KISAH ini dihikayatkan oleh Syekh Ibnu Hajar Al-Haetamiy, beliau berkata : Pada zaman dulu ada seorang lelaki yang kaya raya. Dia ingin menunaikan ibadah haji. Ketika mau berangkat ibadah haji, semua harta yang tidak dibawanya dia titipkan kepada kawannya yang baik dan dipercayainya berupa uang seribu dinar. Pada saat pulang dari ibadah haji dia mau mengambilnya kembali. Tetapi setelah ia kembali dari ibadah haji, ternyata orang yang dititipi hartanya telah meninggal.
Singkat cerita dia menanyakan tentang harta yang dititipkannya itu kepada ahli warisnya. Namun semua ahli warisnya menjawab tidak tahu. Dia merasa bingung, hingga akhirnya memberanikan diri untuk bertanya kepada para Ulama Mekkah, harus bagaimanakah gerangan agar uang yang dititipkannya itu dapat ditemukan kembali?.
Para Ulama Mekkah menyarankan agar ketika dipertengahan malam datangilah sumur zamzam dan lihat ke dalam sumur itu dan panggillah orang yang dititipi harta itu dengan menyebut namanya. Apabila dia orang baik maka dia akan menjawabmu hanya dari satu kali panggilan saja, dan selanjutnya kamu bisa menanyakan harta yang dititipkan kepadanya.
Kemudian dia bergegas menuju sumur zamzam dan melakukan apa yang disarankan para Ulama Mekkah. Namun dari sumur zamzam itu tidak ada yang menjawab sama sekali. Dia pun pulang dan memberitahukan hal itu kepada para Ulama Mekkah tadi. Dan mereka berkata ; إِنَّ ِللهِ وَإِنَّا إِلَيْهِ راَجِعُوْنَ.

» **Tujuan**
Menurut kutipan dokumen, berapa banyak uang yang dititipkan lelaki kaya itu kepada kawannya sebelum berangkat haji? Entri yang menyusul merupakan bahan tersendiri, terpisah dari kutipan dokumen.

» **Bahan yang Disediakan**
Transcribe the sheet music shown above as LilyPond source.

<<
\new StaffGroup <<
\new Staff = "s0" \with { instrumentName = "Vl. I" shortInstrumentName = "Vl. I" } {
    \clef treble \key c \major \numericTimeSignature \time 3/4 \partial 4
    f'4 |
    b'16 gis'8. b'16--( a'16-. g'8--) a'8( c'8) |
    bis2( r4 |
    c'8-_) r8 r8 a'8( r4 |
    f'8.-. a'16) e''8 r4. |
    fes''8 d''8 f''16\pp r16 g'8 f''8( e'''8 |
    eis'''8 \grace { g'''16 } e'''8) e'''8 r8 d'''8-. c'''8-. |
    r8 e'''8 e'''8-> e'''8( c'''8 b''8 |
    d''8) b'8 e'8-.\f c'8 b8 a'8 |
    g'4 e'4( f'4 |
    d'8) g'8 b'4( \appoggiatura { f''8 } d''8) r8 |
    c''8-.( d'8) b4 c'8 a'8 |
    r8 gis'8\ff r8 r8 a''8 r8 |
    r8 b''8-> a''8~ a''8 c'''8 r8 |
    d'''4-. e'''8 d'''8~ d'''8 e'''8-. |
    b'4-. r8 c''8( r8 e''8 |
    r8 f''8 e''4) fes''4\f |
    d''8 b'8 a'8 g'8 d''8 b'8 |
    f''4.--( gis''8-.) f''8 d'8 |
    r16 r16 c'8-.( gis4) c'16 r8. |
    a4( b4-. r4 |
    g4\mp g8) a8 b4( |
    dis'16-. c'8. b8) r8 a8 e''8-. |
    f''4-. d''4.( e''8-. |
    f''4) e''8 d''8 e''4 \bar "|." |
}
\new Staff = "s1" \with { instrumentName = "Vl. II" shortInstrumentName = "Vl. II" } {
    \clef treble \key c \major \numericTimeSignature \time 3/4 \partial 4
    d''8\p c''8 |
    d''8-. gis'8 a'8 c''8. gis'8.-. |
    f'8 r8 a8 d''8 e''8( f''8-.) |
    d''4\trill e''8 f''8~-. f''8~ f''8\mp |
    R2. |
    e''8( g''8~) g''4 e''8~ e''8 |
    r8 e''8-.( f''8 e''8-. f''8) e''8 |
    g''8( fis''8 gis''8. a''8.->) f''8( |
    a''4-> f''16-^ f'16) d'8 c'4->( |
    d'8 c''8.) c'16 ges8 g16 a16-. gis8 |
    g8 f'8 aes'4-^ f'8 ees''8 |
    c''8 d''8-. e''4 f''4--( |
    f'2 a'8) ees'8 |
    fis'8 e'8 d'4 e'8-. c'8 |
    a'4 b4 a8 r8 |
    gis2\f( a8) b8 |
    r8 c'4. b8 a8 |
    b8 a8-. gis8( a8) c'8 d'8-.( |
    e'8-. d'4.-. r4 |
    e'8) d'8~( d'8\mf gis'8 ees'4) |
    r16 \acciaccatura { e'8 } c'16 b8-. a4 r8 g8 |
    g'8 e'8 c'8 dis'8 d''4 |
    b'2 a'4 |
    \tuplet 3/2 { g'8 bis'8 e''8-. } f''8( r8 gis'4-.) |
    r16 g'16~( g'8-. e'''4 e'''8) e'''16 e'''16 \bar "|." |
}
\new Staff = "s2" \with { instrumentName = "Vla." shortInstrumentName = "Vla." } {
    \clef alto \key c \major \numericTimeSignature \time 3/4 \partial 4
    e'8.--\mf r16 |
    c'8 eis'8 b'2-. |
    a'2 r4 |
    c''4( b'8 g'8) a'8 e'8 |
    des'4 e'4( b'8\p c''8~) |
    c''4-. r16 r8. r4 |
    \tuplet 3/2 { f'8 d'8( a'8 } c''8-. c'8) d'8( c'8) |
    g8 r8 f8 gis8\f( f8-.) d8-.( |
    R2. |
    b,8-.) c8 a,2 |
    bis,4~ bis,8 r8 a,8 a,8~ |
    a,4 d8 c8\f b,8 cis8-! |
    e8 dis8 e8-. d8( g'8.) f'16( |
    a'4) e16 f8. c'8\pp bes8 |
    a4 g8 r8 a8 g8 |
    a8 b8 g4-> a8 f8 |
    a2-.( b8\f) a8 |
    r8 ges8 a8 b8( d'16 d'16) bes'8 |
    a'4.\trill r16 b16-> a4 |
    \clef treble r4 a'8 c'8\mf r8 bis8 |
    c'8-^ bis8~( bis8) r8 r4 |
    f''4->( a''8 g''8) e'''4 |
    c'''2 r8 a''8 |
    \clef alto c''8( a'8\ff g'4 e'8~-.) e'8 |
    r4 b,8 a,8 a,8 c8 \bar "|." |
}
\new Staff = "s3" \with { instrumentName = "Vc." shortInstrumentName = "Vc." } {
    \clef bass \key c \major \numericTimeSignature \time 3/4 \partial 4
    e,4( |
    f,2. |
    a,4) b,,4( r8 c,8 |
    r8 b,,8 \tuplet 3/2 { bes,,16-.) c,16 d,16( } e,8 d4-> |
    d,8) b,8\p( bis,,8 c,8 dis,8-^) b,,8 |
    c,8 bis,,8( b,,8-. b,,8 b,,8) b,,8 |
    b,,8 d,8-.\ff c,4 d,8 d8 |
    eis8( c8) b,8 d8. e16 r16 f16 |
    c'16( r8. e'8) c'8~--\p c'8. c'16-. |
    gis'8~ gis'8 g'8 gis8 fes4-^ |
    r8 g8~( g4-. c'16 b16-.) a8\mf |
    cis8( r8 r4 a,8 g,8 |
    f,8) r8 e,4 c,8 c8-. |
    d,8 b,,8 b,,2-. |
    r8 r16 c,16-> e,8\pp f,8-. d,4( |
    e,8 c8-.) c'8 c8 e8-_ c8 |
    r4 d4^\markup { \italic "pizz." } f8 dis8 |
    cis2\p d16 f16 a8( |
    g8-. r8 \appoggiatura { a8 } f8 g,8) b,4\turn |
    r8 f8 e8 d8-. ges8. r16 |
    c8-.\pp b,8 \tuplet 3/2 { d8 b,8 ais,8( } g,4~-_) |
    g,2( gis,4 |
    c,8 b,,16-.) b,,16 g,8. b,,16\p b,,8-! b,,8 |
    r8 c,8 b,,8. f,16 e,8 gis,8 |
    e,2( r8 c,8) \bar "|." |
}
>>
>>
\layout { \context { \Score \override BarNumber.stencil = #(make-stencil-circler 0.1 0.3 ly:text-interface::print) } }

» **Jawaban Benar**
Seribu dinar.